::: Passage shown :::

Protesters braved rain in Tokyo for one of the first rallies. Demonstrations across Asia, Europe, and the Middle East attracted thousands. But there were far fewer protesters than in the huge rallies that preceded the war.
Many -- like this protester in Bangkok -- said they want their countries' troops brought home from Iraq: "Americans never honor Thailand with equality, they treat us as cheap dispensable slaves, it is a shame that [Prime Minister] Thaksin [Shinawatra] still senselessly follows the Americans."
Many demonstrations recalled the failure of the U.S.-led coalition to find the weapons of mass destruction the ousted Iraqi leader Saddam Hussein was supposed to possess.
In London, two protesters climbed up Big Ben, the landmark clock at the Houses of Parliament, and unfurled a banner reading "Time for truth."

::: Data to examine :::

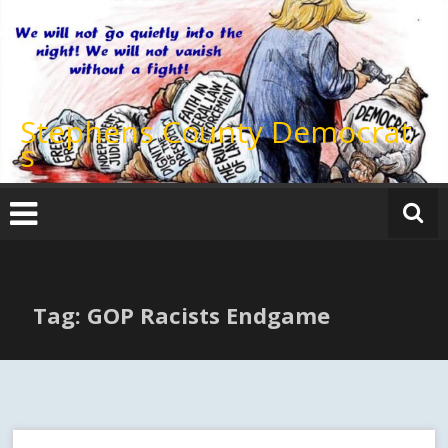
Skip
to
content
Stephens County Democrat
s
Tag: GOP Racists Endgame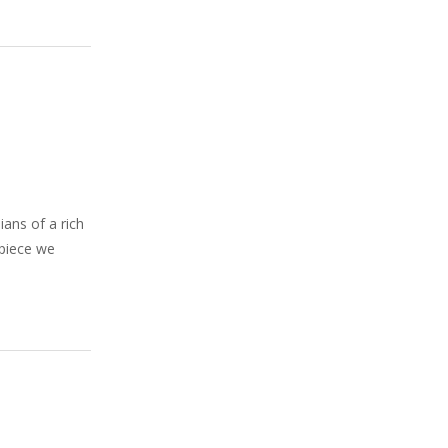
ians of a rich
 piece we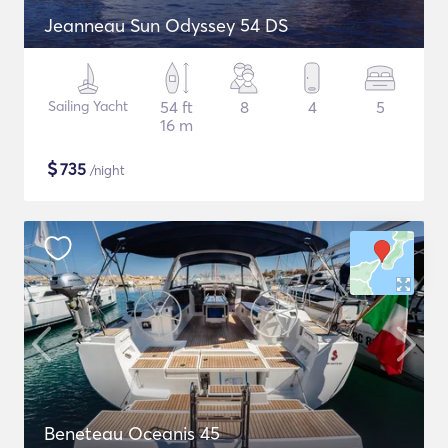
Jeanneau Sun Odyssey 54 DS
Sailing Yacht
54 ft
8
4
5
16 m
$
735
/night
Beneteau Oceanis 45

:::

**Problem 1**. In the passage on the anti-war protests, what did the banner unfurled on Big Ben say?
**Problem 2**. Echo the passage on the anti-war protests from "Many demonstrations recalled" up to and including "supposed to possess.".
**Problem 3**. Write what comes next in the passage on the anti-war protests, starting after its last sentence.
The records are separate material, not part of the passage on the anti-war protests.

**Result 1**. It read "Time for truth."

**Result 2**.
Many demonstrations recalled the failure of the U.S.-led coalition to find the weapons of mass destruction the ousted Iraqi leader Saddam Hussein was supposed to possess.

**Result 3**.
In Washington, U.S. President George W. Bush stuck to his defense of the invasion. He said it was the beginning of the Iraqi people's deliverance.
"The liberation of Iraq was good for the Iraqi people, good for America, and good for the world. The fall of the Iraqi dictator has removed a source of violence, aggression, and instability from the Middle East. The worst regime in the region was given way to what will soon be among the best."
But amid ongoing violence in Iraq and bomb attacks like this month's Madrid train blasts, today's protesters refuse to believe U.S. assurances the world is now a safer place.